È veramente terminata una sanguinosa battaglia che porterà ora solo libertà e democrazia nella città di Mosul? Non è poi tanto difficile reperire via web altre immagini o fotografie che rendono bene l'idea di come sia ora davvero Mosul, ridotta a un cumulo di macerie e avvolta dalla devastazione totale. La battaglia è costata cara all'intero distretto, dato che era prevedibile la sua quasi totale distruzione a causa del fatto che i combattenti dell'Isis si erano asserragliati nelle abitazioni civili.

Stanarli casa per casa significava, in maniera inequivocabile, provocare l'annientamento totale dell'assetto urbano della città. Accanto a questo bisogna ricordare bene come il bilancio in termini di vittime civili sia catastrofico, dato che si stima la morte di migliaia di persone anche a causa dei bombardamenti americani e delle stesse pallottole esplose dei militari iracheni durante i combattimenti.

Accanto a questo non dobbiamo neanche dimenticare che alle operazioni militari hanno anche partecipato delle milizie sciite, non facenti parti dell' esercito, ben guidate e ben organizzate direttamente da Teheran. In tutto questo chi ha dato davvero le carte è stato il generale iraniano Qassem Suleimani, già capo delle brigate Al Quds dei Pasdaran (le stesse incaricate di diffondere l'ideologia khomeinista all'estero) e "pezzo da 90" delle forze armate iraniane.

Si è trattato di un'operazione ad ampio raggio in quanto l'Iran è da tempo impegnato nel tentativo di ampliare le proprie zone di influenza nel Nord-Iraq. Ma, soprattutto, la presenza di miliziani irregolari sciiti può significare, in maniera netta e inequivocabile, il loro desiderio di regolare definitivamente i conti con i sunniti della zona, un tempo ben protetti dal regime di Saddam e che negli ultimi anni hanno rappresentato la spina dorsale dell'Isis nei territori nord-iracheni.
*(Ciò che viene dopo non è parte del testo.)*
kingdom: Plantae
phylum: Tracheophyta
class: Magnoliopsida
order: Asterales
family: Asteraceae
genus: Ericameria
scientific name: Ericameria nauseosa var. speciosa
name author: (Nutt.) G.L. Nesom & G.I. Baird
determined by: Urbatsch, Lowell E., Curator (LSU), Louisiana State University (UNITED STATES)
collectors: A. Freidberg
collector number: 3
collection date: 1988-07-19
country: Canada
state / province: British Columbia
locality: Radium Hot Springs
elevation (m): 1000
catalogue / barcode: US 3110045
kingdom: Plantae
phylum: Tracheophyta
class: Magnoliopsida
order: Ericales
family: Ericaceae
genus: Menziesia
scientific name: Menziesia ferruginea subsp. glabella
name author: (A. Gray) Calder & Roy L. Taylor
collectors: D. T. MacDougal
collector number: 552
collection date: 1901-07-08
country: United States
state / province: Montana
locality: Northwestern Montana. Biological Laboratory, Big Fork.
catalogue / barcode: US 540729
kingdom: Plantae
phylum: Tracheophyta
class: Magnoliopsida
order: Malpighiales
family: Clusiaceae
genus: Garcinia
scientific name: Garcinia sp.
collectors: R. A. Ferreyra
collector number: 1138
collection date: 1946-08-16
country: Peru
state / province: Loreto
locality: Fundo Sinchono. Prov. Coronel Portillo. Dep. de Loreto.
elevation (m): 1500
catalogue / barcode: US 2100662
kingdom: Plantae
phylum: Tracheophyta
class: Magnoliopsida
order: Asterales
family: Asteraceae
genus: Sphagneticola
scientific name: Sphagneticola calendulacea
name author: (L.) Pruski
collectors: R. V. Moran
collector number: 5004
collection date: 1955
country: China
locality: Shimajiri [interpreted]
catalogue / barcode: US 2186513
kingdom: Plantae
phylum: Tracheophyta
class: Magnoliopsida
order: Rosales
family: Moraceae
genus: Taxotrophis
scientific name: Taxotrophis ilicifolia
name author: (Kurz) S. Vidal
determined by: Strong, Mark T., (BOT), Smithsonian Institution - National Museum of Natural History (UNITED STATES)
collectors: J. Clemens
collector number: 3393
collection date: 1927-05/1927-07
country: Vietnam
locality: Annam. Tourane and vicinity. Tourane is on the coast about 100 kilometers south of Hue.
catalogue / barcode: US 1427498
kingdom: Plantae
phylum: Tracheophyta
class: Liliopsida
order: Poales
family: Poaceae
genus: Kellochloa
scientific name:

Chi, indubbiamente, non resterà assolutamente a guardare, saranno gli Stati Uniti, che considerano l'Iraq un proprio protettorato a tutti gli effetti. La collaborazione con gli iraniani, in chiave anti-Isis, era stata voluta e cercata da Barack Obama con alcuni accordi fatti con il presidente Rohani. Accordi che sono stati messi in discussione dalla nuova amministrazione di Donald Trump, i cui "falchi" (come il capo del Pentagono James Mattis) non sono affatto disponibili a fare regali a Teheran e, soprattutto, a eventuali ingerenze russe sul territorio.

In questo gran calderone di acqua bollente, che rischia di scoperchiarsi da un momento all'altro, bisogna anche tenere ben presente che la fine dell'Isis in Iraq potrebbe rinvigorire Al Qaeda, desiderosa di riprendersi il ruolo di primula rossa del jihadismo internazionale.

E un'eventuale ripresa delle attività del gruppo qaedista non potrebbe non coincidere con gli interessi di chi, da sempre, le fornisce finanziamenti e supporti: l'Arabia Saudita. La partita a scacchi per il controllo dell'importantissimo distretto di Mosul è quindi appena iniziata. Chi credeva che la "fine" del califfo nero Al Baghdadi e dell'Isis coincidesse con un periodo di pace per l'Iraq, dovrà presto ricredersi. Nel frattempo continueremo ancora a contare tanti morti innocenti, tra cui moltissimi bambini, utilizzando il pallottoliere.